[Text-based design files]
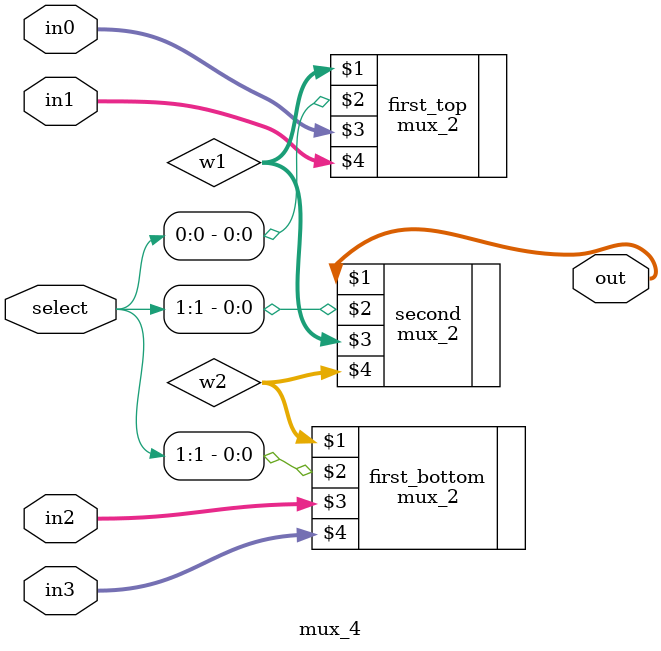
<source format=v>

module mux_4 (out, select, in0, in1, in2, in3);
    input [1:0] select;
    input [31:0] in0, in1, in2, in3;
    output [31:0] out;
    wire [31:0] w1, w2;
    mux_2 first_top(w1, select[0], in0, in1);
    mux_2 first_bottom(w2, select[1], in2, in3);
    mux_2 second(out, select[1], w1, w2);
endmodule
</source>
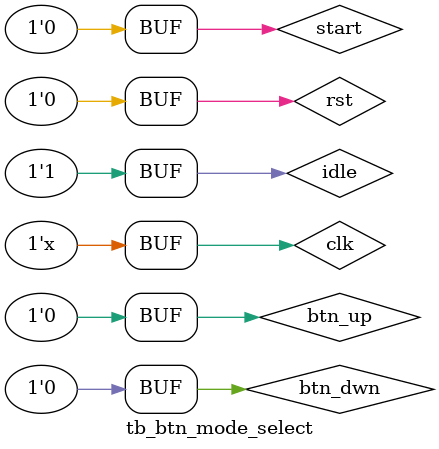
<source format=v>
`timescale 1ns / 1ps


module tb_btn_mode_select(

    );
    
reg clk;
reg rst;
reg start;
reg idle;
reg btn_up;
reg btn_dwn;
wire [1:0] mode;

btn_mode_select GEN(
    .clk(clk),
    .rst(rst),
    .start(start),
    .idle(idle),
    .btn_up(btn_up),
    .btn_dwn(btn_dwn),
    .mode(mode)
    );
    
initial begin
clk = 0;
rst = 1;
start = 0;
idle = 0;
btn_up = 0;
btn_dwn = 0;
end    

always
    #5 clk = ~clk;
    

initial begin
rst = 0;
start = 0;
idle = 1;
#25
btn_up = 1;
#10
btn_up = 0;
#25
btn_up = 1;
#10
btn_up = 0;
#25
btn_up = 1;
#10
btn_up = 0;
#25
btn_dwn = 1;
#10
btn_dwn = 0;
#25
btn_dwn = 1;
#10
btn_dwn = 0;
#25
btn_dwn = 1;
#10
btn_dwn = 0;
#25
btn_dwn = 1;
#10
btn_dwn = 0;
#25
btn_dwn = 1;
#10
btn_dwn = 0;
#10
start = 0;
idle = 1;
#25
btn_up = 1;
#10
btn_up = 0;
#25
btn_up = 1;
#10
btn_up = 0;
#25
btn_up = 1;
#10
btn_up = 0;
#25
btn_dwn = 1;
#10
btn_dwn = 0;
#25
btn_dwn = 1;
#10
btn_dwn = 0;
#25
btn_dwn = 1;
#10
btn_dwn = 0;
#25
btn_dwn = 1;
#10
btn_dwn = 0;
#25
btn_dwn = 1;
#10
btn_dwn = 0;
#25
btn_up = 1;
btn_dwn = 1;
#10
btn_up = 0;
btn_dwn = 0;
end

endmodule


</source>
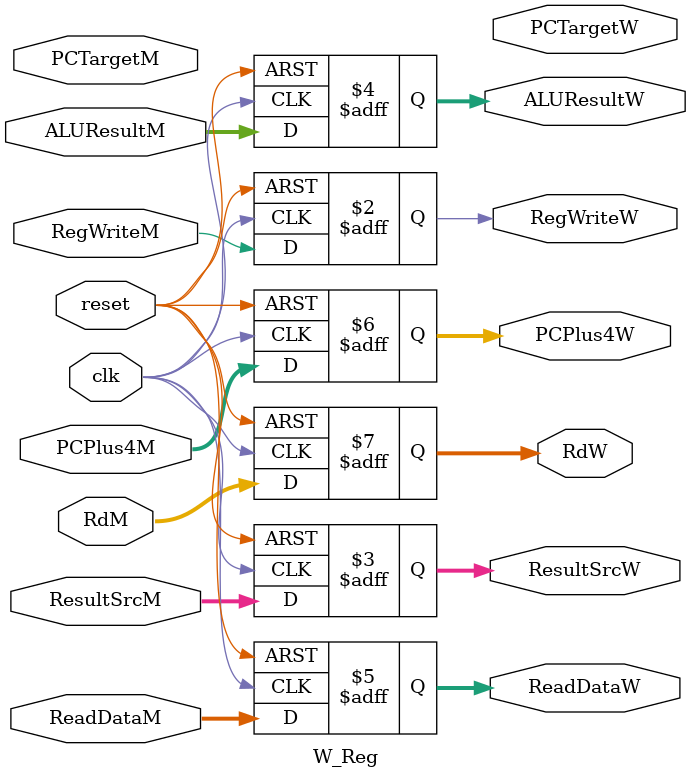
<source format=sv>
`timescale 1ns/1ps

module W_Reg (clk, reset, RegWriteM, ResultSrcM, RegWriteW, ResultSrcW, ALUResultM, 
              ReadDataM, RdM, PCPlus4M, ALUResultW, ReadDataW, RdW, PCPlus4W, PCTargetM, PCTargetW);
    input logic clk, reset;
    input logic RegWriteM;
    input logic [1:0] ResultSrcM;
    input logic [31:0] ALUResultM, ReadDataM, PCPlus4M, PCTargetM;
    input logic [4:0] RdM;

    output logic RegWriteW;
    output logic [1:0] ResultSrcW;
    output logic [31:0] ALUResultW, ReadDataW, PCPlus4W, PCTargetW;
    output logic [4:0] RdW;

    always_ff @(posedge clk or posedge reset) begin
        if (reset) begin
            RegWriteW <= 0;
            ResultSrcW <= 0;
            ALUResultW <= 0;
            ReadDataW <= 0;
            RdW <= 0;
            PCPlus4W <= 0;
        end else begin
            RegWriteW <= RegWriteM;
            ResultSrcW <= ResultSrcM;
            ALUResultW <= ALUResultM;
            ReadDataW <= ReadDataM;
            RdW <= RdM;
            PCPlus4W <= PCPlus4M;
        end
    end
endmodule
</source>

Problem statement:
The reply has to reproduce every line above verbatim and contain no pictures.

Answer section:
<source format=v>

module mux_4 (out, select, in0, in1, in2, in3);
    input [1:0] select;
    input [31:0] in0, in1, in2, in3;
    output [31:0] out;
    wire [31:0] w1, w2;
    mux_2 first_top(w1, select[0], in0, in1);
    mux_2 first_bottom(w2, select[1], in2, in3);
    mux_2 second(out, select[1], w1, w2);
endmodule
</source>
<source format=v>
`timescale 1ns / 1ps


module tb_btn_mode_select(

    );
    
reg clk;
reg rst;
reg start;
reg idle;
reg btn_up;
reg btn_dwn;
wire [1:0] mode;

btn_mode_select GEN(
    .clk(clk),
    .rst(rst),
    .start(start),
    .idle(idle),
    .btn_up(btn_up),
    .btn_dwn(btn_dwn),
    .mode(mode)
    );
    
initial begin
clk = 0;
rst = 1;
start = 0;
idle = 0;
btn_up = 0;
btn_dwn = 0;
end    

always
    #5 clk = ~clk;
    

initial begin
rst = 0;
start = 0;
idle = 1;
#25
btn_up = 1;
#10
btn_up = 0;
#25
btn_up = 1;
#10
btn_up = 0;
#25
btn_up = 1;
#10
btn_up = 0;
#25
btn_dwn = 1;
#10
btn_dwn = 0;
#25
btn_dwn = 1;
#10
btn_dwn = 0;
#25
btn_dwn = 1;
#10
btn_dwn = 0;
#25
btn_dwn = 1;
#10
btn_dwn = 0;
#25
btn_dwn = 1;
#10
btn_dwn = 0;
#10
start = 0;
idle = 1;
#25
btn_up = 1;
#10
btn_up = 0;
#25
btn_up = 1;
#10
btn_up = 0;
#25
btn_up = 1;
#10
btn_up = 0;
#25
btn_dwn = 1;
#10
btn_dwn = 0;
#25
btn_dwn = 1;
#10
btn_dwn = 0;
#25
btn_dwn = 1;
#10
btn_dwn = 0;
#25
btn_dwn = 1;
#10
btn_dwn = 0;
#25
btn_dwn = 1;
#10
btn_dwn = 0;
#25
btn_up = 1;
btn_dwn = 1;
#10
btn_up = 0;
btn_dwn = 0;
end

endmodule


</source>
<source format=sv>
`timescale 1ns/1ps

module W_Reg (clk, reset, RegWriteM, ResultSrcM, RegWriteW, ResultSrcW, ALUResultM, 
              ReadDataM, RdM, PCPlus4M, ALUResultW, ReadDataW, RdW, PCPlus4W, PCTargetM, PCTargetW);
    input logic clk, reset;
    input logic RegWriteM;
    input logic [1:0] ResultSrcM;
    input logic [31:0] ALUResultM, ReadDataM, PCPlus4M, PCTargetM;
    input logic [4:0] RdM;

    output logic RegWriteW;
    output logic [1:0] ResultSrcW;
    output logic [31:0] ALUResultW, ReadDataW, PCPlus4W, PCTargetW;
    output logic [4:0] RdW;

    always_ff @(posedge clk or posedge reset) begin
        if (reset) begin
            RegWriteW <= 0;
            ResultSrcW <= 0;
            ALUResultW <= 0;
            ReadDataW <= 0;
            RdW <= 0;
            PCPlus4W <= 0;
        end else begin
            RegWriteW <= RegWriteM;
            ResultSrcW <= ResultSrcM;
            ALUResultW <= ALUResultM;
            ReadDataW <= ReadDataM;
            RdW <= RdM;
            PCPlus4W <= PCPlus4M;
        end
    end
endmodule
</source>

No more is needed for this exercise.